1. Policy collapse from lack of exploration
The only exploration mechanism is the stochasticity of the softmax policy. Once the actor becomes confident on one action — pushing its probability close to 1 — the probability of ever sampling the other action approaches zero. From that point on, the agent has effectively lost its means to recover: it cannot generate the data needed to learn that the abandoned action might have been better in some state. This is especially damaging when the policy collapses to a locally good but globally suboptimal behavior early in training.

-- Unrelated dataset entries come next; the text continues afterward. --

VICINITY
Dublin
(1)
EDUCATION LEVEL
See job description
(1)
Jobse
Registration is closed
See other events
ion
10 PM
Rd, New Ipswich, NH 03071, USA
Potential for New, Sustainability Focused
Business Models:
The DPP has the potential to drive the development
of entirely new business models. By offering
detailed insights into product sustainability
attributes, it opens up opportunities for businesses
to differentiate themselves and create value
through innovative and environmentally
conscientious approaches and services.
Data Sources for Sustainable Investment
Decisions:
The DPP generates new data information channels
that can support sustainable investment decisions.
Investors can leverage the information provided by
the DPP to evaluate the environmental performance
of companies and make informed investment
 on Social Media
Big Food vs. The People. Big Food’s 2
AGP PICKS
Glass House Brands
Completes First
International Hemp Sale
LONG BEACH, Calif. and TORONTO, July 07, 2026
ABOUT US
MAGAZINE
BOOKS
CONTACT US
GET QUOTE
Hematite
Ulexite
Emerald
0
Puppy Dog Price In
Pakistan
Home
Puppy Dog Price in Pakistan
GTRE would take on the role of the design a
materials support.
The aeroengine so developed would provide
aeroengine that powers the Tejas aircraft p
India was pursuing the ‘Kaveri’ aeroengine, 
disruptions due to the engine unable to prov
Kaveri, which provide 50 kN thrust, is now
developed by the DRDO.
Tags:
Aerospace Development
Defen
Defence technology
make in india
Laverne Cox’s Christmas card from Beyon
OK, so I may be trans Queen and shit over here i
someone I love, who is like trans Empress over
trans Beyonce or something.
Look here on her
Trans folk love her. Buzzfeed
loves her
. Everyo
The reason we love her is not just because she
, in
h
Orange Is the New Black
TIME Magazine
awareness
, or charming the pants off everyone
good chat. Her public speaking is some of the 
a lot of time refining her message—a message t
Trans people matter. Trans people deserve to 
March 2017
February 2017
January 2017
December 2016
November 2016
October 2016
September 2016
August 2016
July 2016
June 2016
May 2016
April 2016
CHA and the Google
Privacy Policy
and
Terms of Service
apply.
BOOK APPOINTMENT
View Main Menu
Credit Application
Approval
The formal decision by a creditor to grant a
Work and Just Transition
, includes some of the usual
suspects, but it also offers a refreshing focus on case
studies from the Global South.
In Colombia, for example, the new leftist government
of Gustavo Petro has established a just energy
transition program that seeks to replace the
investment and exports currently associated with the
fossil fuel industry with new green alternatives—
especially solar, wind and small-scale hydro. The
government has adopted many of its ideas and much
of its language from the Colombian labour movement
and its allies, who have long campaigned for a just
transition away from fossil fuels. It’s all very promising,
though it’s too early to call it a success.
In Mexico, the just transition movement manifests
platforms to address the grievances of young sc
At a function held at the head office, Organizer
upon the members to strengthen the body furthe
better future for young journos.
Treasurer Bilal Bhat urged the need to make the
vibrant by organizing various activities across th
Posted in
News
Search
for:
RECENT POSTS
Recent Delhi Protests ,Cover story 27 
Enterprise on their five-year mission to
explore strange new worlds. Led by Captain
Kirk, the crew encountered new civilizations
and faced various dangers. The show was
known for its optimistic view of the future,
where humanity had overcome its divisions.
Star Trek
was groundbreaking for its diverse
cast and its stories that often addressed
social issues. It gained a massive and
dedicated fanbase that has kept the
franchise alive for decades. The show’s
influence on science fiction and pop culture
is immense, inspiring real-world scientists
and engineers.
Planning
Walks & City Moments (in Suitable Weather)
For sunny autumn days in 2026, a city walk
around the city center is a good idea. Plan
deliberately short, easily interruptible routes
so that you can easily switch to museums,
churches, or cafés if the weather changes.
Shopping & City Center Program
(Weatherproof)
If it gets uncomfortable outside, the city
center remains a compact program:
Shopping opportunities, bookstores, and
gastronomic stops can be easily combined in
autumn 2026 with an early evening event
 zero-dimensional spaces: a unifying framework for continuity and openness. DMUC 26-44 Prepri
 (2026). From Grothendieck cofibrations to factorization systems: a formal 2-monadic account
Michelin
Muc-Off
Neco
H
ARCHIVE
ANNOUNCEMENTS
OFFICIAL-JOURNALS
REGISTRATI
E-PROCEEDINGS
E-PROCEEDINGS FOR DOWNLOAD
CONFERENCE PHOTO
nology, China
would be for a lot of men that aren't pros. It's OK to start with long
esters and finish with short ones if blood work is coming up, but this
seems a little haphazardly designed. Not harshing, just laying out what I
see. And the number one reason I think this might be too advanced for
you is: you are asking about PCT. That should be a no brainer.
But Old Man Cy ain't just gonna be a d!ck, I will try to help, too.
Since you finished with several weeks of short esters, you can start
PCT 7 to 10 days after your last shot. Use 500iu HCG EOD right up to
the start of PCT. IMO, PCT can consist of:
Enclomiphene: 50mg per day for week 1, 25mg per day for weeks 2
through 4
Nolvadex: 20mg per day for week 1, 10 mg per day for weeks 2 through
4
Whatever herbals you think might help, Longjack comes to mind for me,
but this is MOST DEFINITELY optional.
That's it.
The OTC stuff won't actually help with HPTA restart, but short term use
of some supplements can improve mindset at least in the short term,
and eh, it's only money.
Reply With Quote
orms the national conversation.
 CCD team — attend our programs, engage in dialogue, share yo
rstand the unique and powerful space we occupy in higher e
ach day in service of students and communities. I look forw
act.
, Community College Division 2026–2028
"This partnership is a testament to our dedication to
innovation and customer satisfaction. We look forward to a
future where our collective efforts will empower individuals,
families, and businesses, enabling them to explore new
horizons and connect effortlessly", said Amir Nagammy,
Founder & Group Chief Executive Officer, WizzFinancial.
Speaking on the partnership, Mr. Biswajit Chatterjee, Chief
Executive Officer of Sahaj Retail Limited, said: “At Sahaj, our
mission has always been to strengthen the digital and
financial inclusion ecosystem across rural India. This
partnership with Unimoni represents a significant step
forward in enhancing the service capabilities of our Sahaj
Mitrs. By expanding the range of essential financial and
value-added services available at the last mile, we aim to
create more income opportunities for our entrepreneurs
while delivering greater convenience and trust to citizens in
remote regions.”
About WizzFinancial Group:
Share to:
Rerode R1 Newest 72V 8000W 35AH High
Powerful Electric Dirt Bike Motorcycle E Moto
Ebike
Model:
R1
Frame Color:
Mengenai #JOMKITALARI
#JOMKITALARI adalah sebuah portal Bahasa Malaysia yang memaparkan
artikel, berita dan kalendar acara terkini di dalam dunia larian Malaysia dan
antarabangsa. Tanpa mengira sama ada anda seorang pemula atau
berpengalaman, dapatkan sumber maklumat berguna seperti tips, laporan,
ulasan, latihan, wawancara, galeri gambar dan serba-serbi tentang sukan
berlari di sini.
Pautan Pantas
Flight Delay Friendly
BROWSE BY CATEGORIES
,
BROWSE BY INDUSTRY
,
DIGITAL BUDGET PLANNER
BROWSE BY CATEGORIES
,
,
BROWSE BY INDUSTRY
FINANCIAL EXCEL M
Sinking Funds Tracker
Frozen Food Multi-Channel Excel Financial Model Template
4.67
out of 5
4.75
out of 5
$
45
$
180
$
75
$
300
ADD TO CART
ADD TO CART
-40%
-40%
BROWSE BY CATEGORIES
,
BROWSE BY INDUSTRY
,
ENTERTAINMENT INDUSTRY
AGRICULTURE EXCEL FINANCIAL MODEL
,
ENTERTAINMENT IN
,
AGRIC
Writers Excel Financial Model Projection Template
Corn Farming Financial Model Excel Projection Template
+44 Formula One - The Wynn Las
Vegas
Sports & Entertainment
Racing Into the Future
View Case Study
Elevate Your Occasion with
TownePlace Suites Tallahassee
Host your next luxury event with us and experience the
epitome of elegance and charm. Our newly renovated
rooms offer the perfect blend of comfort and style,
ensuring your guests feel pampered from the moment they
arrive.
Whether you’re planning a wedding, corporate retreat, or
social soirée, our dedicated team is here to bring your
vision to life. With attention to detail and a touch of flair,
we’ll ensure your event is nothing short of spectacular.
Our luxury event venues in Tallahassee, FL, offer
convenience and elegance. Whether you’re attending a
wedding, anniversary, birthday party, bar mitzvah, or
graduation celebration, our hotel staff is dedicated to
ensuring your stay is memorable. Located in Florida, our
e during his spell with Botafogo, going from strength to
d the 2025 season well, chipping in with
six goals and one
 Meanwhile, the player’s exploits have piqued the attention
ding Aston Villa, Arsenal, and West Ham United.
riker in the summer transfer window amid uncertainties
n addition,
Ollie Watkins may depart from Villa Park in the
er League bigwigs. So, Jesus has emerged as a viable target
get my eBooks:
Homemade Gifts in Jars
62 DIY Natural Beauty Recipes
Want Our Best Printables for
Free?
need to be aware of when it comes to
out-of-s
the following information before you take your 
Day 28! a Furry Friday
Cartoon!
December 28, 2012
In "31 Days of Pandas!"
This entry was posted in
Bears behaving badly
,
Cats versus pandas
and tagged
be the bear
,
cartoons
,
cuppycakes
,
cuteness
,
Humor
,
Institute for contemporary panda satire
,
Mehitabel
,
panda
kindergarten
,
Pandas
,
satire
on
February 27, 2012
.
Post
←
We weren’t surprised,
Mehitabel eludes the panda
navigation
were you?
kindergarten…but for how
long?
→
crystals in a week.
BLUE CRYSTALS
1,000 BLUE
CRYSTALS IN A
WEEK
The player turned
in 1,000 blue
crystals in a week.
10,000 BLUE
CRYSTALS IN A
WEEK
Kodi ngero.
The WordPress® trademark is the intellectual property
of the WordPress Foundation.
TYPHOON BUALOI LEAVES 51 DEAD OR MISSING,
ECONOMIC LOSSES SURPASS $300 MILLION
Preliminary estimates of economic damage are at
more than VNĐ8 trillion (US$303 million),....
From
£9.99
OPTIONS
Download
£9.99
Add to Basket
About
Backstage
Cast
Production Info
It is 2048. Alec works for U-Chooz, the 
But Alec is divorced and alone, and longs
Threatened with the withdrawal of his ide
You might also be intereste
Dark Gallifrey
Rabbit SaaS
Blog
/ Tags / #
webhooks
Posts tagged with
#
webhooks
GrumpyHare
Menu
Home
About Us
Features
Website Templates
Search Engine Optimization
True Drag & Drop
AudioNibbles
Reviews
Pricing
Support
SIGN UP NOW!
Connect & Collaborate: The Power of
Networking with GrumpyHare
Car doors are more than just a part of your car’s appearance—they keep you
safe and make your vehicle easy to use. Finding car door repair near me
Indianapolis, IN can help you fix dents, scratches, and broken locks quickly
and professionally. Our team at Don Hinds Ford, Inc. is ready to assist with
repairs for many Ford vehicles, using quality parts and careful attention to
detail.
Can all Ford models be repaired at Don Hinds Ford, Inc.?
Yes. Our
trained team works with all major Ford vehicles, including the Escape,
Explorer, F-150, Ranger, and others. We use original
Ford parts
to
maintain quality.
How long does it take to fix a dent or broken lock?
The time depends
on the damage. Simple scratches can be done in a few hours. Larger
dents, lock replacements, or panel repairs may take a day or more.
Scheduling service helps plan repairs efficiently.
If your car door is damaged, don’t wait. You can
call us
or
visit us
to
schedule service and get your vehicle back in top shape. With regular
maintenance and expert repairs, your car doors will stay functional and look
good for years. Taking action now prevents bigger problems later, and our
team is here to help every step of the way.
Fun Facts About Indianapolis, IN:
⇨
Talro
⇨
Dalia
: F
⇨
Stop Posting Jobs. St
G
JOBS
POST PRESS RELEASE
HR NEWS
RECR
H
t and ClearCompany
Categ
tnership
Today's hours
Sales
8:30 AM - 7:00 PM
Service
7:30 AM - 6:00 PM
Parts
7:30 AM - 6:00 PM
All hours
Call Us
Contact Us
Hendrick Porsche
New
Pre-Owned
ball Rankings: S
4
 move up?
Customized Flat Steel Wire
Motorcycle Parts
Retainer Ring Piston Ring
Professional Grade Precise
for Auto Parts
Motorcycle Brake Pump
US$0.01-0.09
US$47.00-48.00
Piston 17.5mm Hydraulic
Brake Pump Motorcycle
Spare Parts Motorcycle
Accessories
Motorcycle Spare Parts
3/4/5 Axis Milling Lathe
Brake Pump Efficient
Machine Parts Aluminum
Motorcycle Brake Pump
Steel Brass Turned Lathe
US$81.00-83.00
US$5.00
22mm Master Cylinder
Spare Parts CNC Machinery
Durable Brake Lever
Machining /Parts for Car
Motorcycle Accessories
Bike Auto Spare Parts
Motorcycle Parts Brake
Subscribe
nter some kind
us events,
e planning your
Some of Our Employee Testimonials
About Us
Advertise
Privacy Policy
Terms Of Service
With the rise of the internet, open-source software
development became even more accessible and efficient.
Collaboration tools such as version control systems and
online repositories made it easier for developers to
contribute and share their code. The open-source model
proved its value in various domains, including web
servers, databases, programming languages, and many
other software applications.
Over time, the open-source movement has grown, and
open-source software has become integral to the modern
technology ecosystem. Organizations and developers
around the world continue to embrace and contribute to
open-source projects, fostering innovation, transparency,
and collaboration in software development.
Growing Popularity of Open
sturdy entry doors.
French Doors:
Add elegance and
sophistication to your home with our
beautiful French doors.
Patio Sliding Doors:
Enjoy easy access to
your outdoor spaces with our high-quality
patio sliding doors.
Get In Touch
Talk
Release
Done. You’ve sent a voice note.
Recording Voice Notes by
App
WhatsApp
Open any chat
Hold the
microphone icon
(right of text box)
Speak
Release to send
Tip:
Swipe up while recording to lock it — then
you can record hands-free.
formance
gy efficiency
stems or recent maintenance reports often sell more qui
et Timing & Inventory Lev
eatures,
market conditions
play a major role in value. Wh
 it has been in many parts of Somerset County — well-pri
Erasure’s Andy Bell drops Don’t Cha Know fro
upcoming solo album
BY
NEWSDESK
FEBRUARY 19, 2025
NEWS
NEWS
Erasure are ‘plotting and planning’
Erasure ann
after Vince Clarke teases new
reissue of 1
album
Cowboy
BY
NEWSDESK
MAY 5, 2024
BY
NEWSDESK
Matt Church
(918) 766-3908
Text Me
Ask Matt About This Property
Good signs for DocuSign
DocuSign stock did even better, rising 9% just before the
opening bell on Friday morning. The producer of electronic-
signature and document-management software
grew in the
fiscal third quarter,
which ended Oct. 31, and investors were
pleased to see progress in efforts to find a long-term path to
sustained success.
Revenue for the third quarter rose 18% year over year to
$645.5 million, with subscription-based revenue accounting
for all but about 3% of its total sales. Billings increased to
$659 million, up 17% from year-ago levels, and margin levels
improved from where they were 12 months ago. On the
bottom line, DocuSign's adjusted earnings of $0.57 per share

The training curve typically shows long stretches of good performance followed by a sudden collapse that the algorithm cannot climb back out of.
Common remedies include an entropy bonus in the actor loss (\(L_{\text{actor}} = -E[A \log \pi] - \beta \, H[\pi]\)), periodic policy resets, or methods with structured exploration.
2. High variance despite the baseline
Subtracting \(V_\phi(s)\) reduces variance relative to REINFORCE, but the remaining variance is still substantial because we are using the full Monte Carlo return \(G_t\) as the advantage estimator. Individual episode returns in CartPole can differ by an order of magnitude purely due to random action sampling, and each return is propagated through the policy gradient with no smoothing. Generalized Advantage Estimation (GAE) — which blends \(n\)-step TD returns with a decay parameter \(\lambda\) — is the standard next step and is covered in a subsequent lab.
3. On-policy data inefficiency
Every trajectory is used for a handful of gradient steps and then thrown away. Because the policy gradient is only valid in expectation under the current policy, we cannot safely reuse old data. This makes A2C dramatically less sample-efficient than off-policy methods like DQN, DDPG, or SAC, which learn from a replay buffer. On harder environments, the wall-clock cost of A2C’s on-policy constraint becomes prohibitive.
4. No gradient clipping, no learning-rate scheduling
The demo uses a fixed learning rate and no gradient clipping. In more complex environments, policy-gradient methods routinely need both to stay stable. The next evolution of this algorithm — Proximal Policy Optimization (PPO) — addresses these issues directly by constraining the size of each policy update, and is the de facto workhorse of modern on-policy RL.